The facts about HIV/AIDS can be a powerful weapon to thwart its spread. But in Lebanon, where statistics show most new HIV infections occur among people ages 20 to 30, getting the facts out can be difficult, experts say.
"We are having a sexual revolution in the midst of an AIDS epidemic," said Dr. Jacques Mokhbat, an infectious-disease specialist and founder of the Lebanese AIDS Society. Mokhbat diagnosed Lebanon's first HIV/AIDS case in 1984. In 1997, he convinced the Ministry of Health of the efficacy of triple-combination therapy and persuaded it to buy the drugs for patients. The ministry continues today to provide the drugs free of charge to patients.

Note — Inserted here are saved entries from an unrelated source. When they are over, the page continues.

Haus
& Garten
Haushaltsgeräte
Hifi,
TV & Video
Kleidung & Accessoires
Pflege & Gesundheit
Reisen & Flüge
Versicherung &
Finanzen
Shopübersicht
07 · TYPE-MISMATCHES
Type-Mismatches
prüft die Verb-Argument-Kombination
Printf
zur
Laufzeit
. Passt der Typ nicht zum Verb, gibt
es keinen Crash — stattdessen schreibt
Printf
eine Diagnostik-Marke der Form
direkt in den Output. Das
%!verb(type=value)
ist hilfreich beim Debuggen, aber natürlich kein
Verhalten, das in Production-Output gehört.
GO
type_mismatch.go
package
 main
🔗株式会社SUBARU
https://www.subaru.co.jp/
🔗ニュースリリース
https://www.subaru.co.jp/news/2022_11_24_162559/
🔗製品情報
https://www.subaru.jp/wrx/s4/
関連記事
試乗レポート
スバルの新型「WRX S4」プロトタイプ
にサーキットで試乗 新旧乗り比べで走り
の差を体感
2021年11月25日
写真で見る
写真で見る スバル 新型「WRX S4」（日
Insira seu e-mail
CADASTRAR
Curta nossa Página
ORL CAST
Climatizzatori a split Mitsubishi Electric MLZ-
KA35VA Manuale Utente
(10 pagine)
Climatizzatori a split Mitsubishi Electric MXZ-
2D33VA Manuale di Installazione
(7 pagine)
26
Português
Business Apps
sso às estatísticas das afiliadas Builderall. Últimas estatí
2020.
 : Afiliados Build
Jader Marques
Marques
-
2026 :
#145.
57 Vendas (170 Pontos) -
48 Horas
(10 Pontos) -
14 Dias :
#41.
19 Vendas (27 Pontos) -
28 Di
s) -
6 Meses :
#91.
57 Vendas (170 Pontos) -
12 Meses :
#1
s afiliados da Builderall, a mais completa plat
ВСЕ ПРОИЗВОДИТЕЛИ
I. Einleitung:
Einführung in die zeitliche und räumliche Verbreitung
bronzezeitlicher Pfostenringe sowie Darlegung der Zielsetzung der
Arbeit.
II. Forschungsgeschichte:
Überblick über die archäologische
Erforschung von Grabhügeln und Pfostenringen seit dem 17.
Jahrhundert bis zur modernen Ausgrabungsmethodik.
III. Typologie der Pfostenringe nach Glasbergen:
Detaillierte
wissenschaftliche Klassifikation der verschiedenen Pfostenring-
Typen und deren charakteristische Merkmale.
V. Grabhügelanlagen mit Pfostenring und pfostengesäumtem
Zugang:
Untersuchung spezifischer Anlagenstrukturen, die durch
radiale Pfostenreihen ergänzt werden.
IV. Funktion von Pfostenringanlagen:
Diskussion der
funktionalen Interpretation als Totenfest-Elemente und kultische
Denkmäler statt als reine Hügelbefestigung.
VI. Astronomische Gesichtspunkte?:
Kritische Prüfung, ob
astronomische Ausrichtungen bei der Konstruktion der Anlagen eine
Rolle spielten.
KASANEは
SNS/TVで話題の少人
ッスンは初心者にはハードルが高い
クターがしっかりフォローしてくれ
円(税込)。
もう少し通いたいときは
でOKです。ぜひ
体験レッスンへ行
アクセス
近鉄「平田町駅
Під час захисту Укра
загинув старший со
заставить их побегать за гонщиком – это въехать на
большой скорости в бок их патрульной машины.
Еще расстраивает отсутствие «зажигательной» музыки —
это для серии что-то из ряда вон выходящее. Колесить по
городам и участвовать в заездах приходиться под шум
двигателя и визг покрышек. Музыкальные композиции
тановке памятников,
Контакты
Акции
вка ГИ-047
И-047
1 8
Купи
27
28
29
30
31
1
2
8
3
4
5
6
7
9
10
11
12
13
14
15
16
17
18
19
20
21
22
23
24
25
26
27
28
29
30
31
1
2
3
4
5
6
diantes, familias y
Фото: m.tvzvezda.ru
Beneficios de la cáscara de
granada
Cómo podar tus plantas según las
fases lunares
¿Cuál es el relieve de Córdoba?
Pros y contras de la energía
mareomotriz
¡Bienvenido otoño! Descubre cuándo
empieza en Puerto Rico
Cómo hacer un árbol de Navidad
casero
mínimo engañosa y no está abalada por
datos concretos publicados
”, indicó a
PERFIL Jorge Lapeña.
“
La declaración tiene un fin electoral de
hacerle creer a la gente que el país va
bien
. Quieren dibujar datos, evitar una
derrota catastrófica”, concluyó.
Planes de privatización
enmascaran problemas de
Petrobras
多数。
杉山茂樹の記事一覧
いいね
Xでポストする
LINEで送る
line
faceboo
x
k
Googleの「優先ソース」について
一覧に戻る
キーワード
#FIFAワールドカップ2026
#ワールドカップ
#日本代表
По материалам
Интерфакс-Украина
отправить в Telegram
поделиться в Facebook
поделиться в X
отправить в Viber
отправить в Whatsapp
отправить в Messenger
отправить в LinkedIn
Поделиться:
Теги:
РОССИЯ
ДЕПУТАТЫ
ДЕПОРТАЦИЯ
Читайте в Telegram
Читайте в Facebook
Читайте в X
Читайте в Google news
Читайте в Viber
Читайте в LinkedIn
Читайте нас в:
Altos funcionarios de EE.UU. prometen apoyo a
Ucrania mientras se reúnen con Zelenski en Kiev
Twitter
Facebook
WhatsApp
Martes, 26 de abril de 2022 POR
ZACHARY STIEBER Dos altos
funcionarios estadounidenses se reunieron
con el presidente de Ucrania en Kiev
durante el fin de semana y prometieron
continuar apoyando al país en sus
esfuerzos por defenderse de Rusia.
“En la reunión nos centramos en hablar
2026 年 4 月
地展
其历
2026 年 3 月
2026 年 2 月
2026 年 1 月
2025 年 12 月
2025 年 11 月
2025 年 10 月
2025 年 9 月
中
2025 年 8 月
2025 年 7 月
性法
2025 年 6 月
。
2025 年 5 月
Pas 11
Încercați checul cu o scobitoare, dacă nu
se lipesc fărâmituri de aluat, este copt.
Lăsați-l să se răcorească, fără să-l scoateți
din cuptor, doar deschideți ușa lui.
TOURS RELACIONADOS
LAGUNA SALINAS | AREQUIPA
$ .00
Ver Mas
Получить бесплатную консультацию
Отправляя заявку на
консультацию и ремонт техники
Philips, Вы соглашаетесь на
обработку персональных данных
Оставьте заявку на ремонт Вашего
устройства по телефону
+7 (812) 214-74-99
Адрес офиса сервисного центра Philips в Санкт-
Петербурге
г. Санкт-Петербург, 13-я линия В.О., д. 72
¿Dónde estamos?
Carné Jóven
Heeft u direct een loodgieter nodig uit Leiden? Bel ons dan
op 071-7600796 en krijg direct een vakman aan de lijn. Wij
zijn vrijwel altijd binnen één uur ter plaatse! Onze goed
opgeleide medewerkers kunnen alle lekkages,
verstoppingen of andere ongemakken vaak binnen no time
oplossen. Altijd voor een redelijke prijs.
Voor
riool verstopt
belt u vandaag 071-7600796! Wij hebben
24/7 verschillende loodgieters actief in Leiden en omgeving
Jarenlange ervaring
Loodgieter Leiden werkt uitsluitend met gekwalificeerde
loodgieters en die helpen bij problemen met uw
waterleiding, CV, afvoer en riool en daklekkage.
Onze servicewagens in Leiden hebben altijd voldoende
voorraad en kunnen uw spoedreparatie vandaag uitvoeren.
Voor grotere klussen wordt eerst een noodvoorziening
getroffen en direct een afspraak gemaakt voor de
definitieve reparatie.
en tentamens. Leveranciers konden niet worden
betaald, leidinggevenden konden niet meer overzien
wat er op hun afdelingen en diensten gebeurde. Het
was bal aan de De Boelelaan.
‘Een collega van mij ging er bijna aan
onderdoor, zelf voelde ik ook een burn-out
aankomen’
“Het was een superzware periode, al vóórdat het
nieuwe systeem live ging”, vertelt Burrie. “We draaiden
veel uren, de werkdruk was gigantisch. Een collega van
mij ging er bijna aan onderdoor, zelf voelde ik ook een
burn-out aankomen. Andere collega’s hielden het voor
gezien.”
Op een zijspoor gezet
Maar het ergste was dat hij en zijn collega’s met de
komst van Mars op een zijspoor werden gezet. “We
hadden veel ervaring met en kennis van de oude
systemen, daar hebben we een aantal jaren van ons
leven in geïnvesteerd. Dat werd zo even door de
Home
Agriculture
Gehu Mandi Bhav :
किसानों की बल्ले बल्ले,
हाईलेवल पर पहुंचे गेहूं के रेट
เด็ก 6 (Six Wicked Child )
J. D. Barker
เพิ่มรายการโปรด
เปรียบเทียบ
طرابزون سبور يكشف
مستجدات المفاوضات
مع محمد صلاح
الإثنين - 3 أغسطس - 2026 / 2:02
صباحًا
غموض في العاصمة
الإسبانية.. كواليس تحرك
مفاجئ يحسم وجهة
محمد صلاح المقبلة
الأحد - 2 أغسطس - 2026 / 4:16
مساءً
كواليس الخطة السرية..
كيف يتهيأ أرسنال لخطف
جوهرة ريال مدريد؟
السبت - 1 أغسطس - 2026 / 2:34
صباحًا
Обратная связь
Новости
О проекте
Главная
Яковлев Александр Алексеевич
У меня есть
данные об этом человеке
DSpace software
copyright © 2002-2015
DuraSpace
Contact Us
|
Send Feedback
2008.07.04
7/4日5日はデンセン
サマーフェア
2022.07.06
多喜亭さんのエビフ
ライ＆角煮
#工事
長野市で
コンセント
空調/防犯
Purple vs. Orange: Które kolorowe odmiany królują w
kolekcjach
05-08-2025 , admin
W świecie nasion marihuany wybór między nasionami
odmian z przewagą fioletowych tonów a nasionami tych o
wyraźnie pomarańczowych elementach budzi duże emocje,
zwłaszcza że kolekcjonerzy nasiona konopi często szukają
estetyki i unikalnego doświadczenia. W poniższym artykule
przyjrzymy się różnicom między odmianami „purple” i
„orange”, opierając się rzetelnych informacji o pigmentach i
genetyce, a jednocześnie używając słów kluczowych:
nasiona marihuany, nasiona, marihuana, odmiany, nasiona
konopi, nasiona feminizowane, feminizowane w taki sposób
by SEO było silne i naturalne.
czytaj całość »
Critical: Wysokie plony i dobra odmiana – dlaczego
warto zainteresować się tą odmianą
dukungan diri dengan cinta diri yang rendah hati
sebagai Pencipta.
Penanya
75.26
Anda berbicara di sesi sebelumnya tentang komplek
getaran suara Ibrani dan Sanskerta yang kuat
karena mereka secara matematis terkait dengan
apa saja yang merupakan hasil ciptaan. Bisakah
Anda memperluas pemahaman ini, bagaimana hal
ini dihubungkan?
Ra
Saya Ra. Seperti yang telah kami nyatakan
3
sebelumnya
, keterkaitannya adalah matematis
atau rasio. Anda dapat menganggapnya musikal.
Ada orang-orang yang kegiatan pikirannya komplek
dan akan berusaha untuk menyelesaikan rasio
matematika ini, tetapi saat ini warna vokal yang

Mokhbat said HIV/AIDS grew slowly in Lebanon at first. However, a dramatic increase occurred in the mid-1990s as refugees from the nation's civil war began coming home. The end of the 1990s saw a wave of infections involving men who have sex with men (MSM). Today, "the main driver of this epidemic is young heterosexual couples and MSM," Mokhbat said.
"Young people have always been an important target for us, but they are even more important now, because we've been encountering a younger age group being infected than ever before," said Dr. Mustafa Nakib, director of Lebanon's National AIDS Program (NAP).
As part of this renewed focus, NAP will collaborate with UNAIDS and the Regional Arab Network Against AIDS for an awareness event at the Jeux de la Francophonie Sept. 27-Oct. 6. In addition to informative pamphlets and media presentations, the outreach will include condom distribution and the opportunity to take a free, anonymous, rapid-result HIV test.